8. But I find myself in respectful agreement with the views expressed by the High Courts of Rangoon and Lahore in regard to the provisions of Clause (d) of Rule 5 of Order 33 of the Code of Civil Procedure. This rule provides that the Court shall reject an application for permission. to sue as a pauper where the allegations do not show a cause of action. This rule provides a statutory exception to the broad general principle enunciated by me in an earlier paragraph of this judgment that every judicial tribunal possesses inherent powers to determine the limits of its own Jurisdiction and that it is the duty of every such tribunal to examine objections in regard to want of Jurisdiction at the earliest opportunity. It declares that certain objections concerning Jurisdiction which depend upon the existence or otherwise of a cause of artion may not be decided at one stage and may be decided at another. It seems to me therefore that if the allegations made in the plaint disclose a cause of action it is the duty of court to proceed to determine the question of pauperism notwithstanding the fact that on a further investigation these allegations may be found to be untrue.
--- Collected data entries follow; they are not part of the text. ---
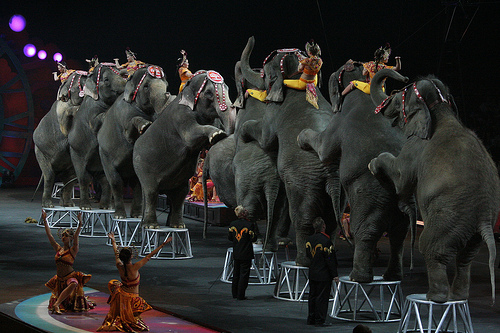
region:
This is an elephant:
[370, 61, 497, 329]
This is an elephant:
[316, 50, 407, 327]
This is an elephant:
[260, 31, 345, 308]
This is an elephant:
[225, 35, 295, 295]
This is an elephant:
[203, 56, 265, 291]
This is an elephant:
[135, 55, 237, 258]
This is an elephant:
[109, 54, 177, 246]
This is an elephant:
[70, 42, 138, 222]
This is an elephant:
[19, 58, 91, 185]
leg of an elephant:
[33, 147, 65, 199]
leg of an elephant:
[77, 167, 97, 202]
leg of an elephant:
[56, 174, 90, 204]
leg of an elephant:
[95, 177, 120, 214]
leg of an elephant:
[108, 172, 136, 220]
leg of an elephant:
[142, 188, 162, 230]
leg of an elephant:
[159, 181, 199, 230]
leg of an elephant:
[292, 202, 329, 269]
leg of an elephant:
[343, 217, 397, 282]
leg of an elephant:
[378, 215, 422, 282]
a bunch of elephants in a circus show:
[29, 33, 499, 301]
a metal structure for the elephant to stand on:
[136, 223, 197, 263]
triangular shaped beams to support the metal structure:
[333, 279, 380, 324]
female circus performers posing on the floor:
[33, 204, 178, 331]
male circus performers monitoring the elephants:
[224, 200, 344, 328]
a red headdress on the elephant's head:
[190, 68, 230, 114]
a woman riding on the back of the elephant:
[280, 40, 328, 108]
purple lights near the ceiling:
[4, 13, 64, 64]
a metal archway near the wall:
[1, 45, 40, 187]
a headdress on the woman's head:
[302, 35, 322, 57]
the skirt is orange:
[121, 303, 131, 316]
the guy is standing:
[228, 201, 250, 306]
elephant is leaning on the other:
[354, 142, 428, 201]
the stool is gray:
[351, 290, 378, 307]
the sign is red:
[207, 70, 222, 83]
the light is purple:
[11, 15, 23, 31]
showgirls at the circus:
[26, 201, 156, 331]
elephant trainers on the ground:
[220, 200, 342, 320]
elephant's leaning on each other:
[4, 57, 225, 215]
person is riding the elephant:
[280, 40, 324, 102]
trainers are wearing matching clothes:
[221, 213, 343, 318]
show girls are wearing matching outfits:
[25, 204, 157, 326]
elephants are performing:
[22, 52, 496, 292]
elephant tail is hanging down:
[486, 225, 497, 304]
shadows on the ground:
[174, 273, 265, 329]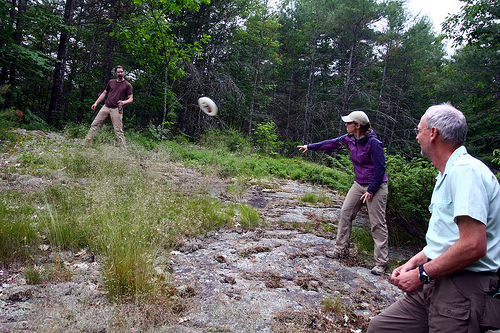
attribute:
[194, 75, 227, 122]
frisbee — white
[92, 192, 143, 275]
grass — patchy, growing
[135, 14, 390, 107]
trees — alot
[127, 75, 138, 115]
arm — outstretched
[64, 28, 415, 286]
people — standing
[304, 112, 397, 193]
jacket — purple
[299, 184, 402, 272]
pants — brown, tan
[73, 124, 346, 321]
area — rocky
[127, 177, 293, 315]
ground — rocky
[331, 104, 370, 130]
cap — baseball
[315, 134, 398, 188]
top — purple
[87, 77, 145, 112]
shirt — short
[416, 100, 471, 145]
hair — grey, gray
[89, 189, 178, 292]
weeds — tall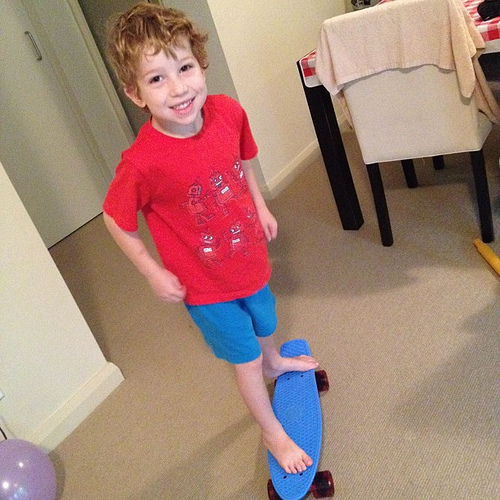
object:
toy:
[471, 234, 500, 277]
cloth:
[308, 2, 480, 84]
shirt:
[111, 128, 267, 297]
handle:
[23, 27, 49, 64]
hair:
[105, 0, 211, 81]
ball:
[0, 436, 62, 500]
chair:
[326, 6, 500, 240]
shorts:
[187, 284, 276, 357]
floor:
[331, 243, 500, 498]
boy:
[97, 8, 311, 473]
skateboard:
[268, 340, 320, 499]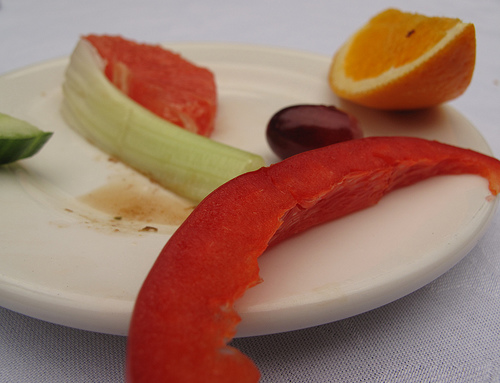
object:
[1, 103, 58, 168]
cucumber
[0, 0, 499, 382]
cloth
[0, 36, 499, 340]
white plate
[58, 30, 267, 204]
celery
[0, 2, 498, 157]
wall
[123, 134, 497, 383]
food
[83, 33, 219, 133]
food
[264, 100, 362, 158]
food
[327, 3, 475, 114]
food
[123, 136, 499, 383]
food hangs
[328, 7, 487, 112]
orange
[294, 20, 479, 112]
peel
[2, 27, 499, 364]
plate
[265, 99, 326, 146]
grape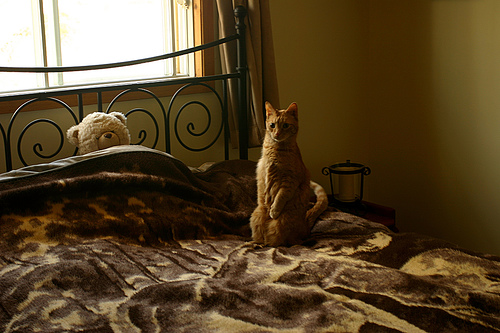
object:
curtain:
[218, 0, 283, 150]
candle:
[339, 159, 355, 200]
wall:
[325, 34, 465, 123]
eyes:
[269, 123, 289, 128]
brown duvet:
[0, 142, 497, 331]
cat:
[249, 101, 328, 247]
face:
[88, 124, 123, 150]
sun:
[65, 12, 160, 50]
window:
[0, 0, 214, 114]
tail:
[307, 180, 328, 227]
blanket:
[48, 190, 308, 317]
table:
[327, 194, 396, 226]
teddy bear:
[66, 111, 130, 154]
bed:
[0, 31, 497, 331]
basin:
[321, 159, 371, 209]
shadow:
[335, 3, 447, 246]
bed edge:
[0, 72, 257, 192]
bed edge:
[328, 197, 497, 259]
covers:
[0, 171, 500, 332]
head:
[265, 101, 299, 141]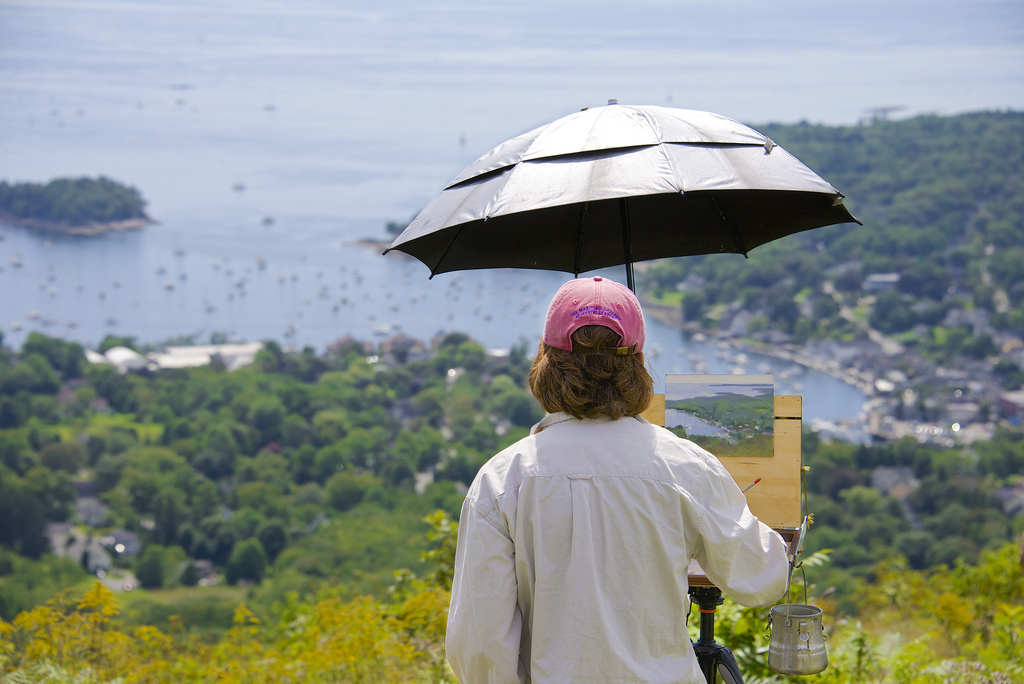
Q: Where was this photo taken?
A: Overlooking the ocean.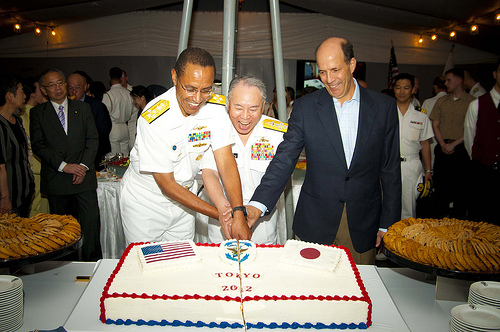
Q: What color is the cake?
A: Red, white and blue.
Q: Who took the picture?
A: A news reporter.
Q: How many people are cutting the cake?
A: Three.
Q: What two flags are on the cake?
A: United States and Tokyo.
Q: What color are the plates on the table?
A: White.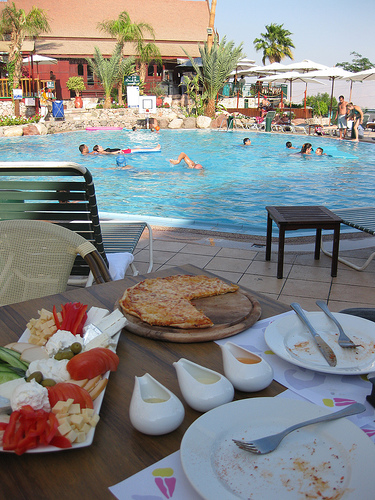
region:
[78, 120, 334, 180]
Guests enjoying the pool.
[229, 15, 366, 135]
Palm trees and umbrellas offer shade for guests.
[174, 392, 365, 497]
An empty plate is the greatest compliment to a chef.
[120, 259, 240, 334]
A pizza waiting to be eaten.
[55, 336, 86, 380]
Cottage cheese, olives and tomato.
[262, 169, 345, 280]
An empty table by the pool.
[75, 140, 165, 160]
Floating in the pool with a companion.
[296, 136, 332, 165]
Mother teaching child to swim.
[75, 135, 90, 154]
head of a person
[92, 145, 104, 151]
head of a person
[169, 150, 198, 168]
arm of a person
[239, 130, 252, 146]
head of a person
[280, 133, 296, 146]
head of a person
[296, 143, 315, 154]
head of a person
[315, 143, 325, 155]
head of a person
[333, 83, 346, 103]
head of a person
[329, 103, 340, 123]
arm of a person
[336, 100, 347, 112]
body of a person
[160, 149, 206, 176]
man swimming in the water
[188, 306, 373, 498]
two dirty white plates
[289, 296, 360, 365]
fork and knife on dirty white plate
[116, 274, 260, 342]
pizza on a wooden slab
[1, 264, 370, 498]
table plates and food are on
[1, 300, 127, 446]
white vegetable platter on the table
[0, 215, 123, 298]
chair at the table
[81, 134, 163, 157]
two people floating together in the water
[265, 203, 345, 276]
wood table beside the pool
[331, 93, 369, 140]
pool standing on the pool's edge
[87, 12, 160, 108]
palm trees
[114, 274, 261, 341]
cheese pizza on wooden serving platter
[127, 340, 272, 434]
ceramic pouring sauce dishes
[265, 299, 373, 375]
dirty plate with silverware indicating person is finished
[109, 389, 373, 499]
placemat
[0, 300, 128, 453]
plate of appetizers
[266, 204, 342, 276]
square wooden table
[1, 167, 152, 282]
metal and plastic chaise lounge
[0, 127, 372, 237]
people enjoying pool on a sunny day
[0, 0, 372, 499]
pool at large resort hotel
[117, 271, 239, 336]
pizza on top of a wooden cutting board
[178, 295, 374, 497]
dirty empty plates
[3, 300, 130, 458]
a full plate of various appetizers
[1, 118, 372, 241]
a pool full of people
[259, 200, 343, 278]
a small brown wooden table next to the pool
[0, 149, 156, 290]
a dark green and white lounge chair next to the pool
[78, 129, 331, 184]
people swimming in a pool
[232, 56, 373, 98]
white umbrellas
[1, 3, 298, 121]
palm trees surrounding pool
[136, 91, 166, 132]
small basketball hoop floating in the pool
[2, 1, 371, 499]
Tropical resort, showing pool, lounging area, edibles and people.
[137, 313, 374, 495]
Empty plates, placemats, forks and tureens.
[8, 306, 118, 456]
Platter with cut up edibles.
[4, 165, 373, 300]
Chairs and table on tile deck, at poolside.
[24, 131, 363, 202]
Blue pool with patrons, swimming and recreating.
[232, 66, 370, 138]
White umbrellas and people, near poolside.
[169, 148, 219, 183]
a person swimming in a pool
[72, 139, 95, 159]
a person swimming in a pool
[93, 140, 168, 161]
a person swimming in a pool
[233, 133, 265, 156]
a person swimming in a pool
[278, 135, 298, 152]
a person swimming in a pool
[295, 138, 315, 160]
a person swimming in a pool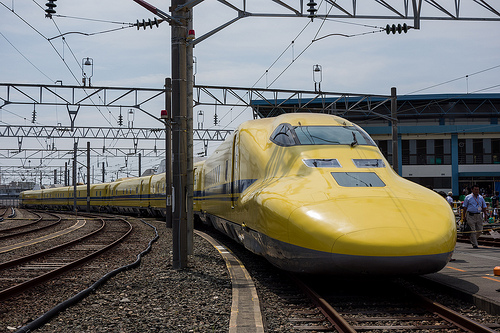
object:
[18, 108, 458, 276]
train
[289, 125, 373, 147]
windshield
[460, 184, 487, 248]
man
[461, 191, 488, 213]
shirt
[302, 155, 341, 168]
front light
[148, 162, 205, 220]
rear car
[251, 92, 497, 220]
building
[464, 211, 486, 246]
pants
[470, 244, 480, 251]
shoe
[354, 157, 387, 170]
front light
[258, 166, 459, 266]
nose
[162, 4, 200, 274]
pole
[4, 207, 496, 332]
tracks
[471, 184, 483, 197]
head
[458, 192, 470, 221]
arm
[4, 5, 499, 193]
sky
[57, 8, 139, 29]
wire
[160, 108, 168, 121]
light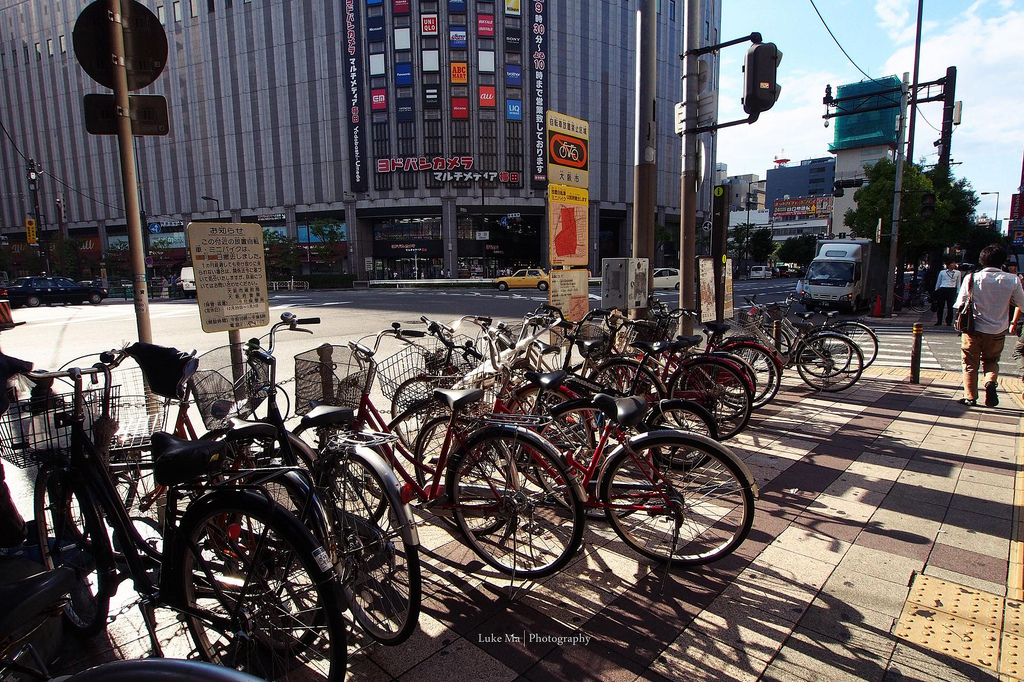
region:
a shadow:
[815, 492, 920, 554]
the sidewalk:
[914, 487, 990, 536]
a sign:
[183, 225, 282, 339]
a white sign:
[186, 215, 281, 330]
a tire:
[293, 544, 358, 609]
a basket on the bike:
[0, 400, 62, 452]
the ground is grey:
[317, 294, 393, 336]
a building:
[235, 70, 305, 141]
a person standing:
[951, 236, 1013, 392]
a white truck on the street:
[806, 234, 864, 310]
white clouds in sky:
[945, 4, 991, 97]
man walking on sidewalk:
[945, 195, 1021, 423]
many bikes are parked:
[28, 315, 826, 670]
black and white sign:
[176, 212, 304, 348]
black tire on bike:
[597, 443, 752, 589]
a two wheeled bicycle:
[9, 354, 332, 665]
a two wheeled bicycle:
[284, 310, 583, 595]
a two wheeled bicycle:
[472, 319, 748, 555]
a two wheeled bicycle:
[521, 292, 684, 460]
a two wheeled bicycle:
[634, 278, 813, 509]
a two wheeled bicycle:
[730, 297, 857, 433]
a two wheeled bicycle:
[771, 307, 895, 361]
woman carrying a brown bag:
[949, 241, 1022, 404]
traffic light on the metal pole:
[671, 3, 788, 305]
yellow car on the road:
[482, 263, 547, 298]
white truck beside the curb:
[795, 233, 872, 314]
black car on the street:
[2, 271, 113, 306]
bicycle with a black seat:
[4, 344, 353, 680]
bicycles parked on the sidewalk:
[1, 300, 883, 677]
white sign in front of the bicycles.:
[177, 214, 272, 373]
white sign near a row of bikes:
[182, 209, 277, 340]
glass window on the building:
[314, 178, 324, 205]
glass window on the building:
[310, 118, 320, 157]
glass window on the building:
[304, 77, 318, 119]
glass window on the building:
[305, 27, 312, 81]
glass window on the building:
[275, 163, 282, 209]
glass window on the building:
[269, 125, 283, 164]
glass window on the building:
[266, 80, 276, 129]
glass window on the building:
[238, 169, 248, 208]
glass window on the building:
[231, 131, 245, 173]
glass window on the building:
[229, 91, 245, 131]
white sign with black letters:
[186, 216, 275, 340]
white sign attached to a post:
[186, 219, 269, 387]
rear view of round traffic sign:
[72, 2, 172, 92]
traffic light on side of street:
[742, 34, 785, 118]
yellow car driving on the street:
[493, 262, 552, 295]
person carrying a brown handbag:
[949, 240, 1022, 412]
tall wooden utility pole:
[632, 2, 662, 296]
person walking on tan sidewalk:
[951, 240, 1019, 406]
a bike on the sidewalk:
[488, 426, 730, 560]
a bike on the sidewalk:
[184, 472, 353, 679]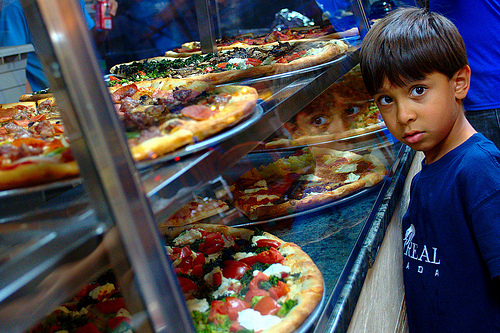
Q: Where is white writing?
A: On blue shirt.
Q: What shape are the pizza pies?
A: Round.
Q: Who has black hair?
A: The boy.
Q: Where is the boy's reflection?
A: On glass.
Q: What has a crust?
A: The pizza pies.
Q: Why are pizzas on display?
A: To be sold.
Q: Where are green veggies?
A: On the pizza pies.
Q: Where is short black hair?
A: On boy's head.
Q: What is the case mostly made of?
A: Glass.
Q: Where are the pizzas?
A: Behind the glass.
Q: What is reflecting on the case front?
A: The boy.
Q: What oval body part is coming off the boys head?
A: Ear.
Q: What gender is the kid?
A: Male.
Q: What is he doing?
A: Standing.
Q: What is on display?
A: Pizzas.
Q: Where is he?
A: Pizzeria.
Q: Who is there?
A: Little boy.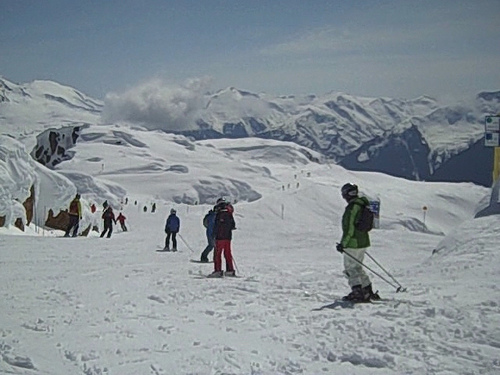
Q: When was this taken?
A: Daytime.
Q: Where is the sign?
A: Far right.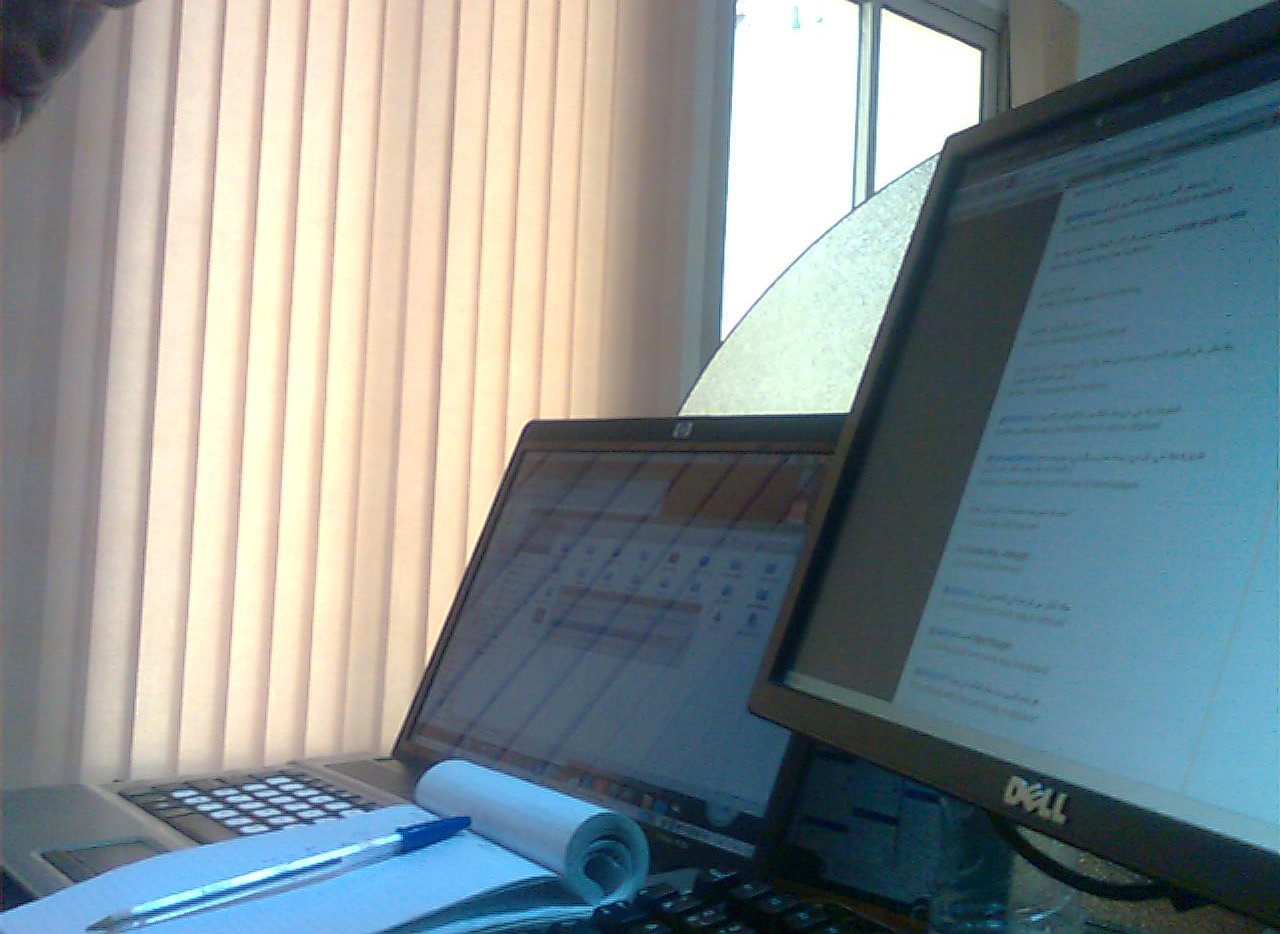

The allegations appearing in the application which was presented by the assignee in the present case do show a cause of action and although I have come to the conclusion that the assignee has failed to show a valid assignment or a cause of action, I am unable to hold that the Court below should have rejected the application under the provisions of Rule 5 (d) mentioned above.
9. But there is another aspect of the matter Which needs to be considered. Rule 5 of Order 33 provides that the Court shall reject an application for permission to sue as a pauper where the applicant has entered into any agreement with reference to the subject-matter of the proposed suit under which any other person has obtained an interest in such subject-matter. I had occasion to state in a preceding paragraph that Judging by the poverty of the applicant, the close relationship that he bears to some of the defendants and the other circumstances to which a reference has been made, the subject-matter of the suit vests wholly or partially in defendants Nos. 5 to 9. I am of the opinion that petitioner's application should have been rejected under the provisions of Clause (e) of Rule 5 of the Code of Civil Procedure.
10. For these reasons, I would accept the petition, set aside the order of the trial Court and direct that the application for permission to sue in forma pauperis be rejected. Ordered accordingly. Defendants Nos. 1 to 3 will be entitled to costs here and below.
11. I do not think any grounds have been made out which would Justify me in certifying that the case is a fit one for appeal to the Supreme Court.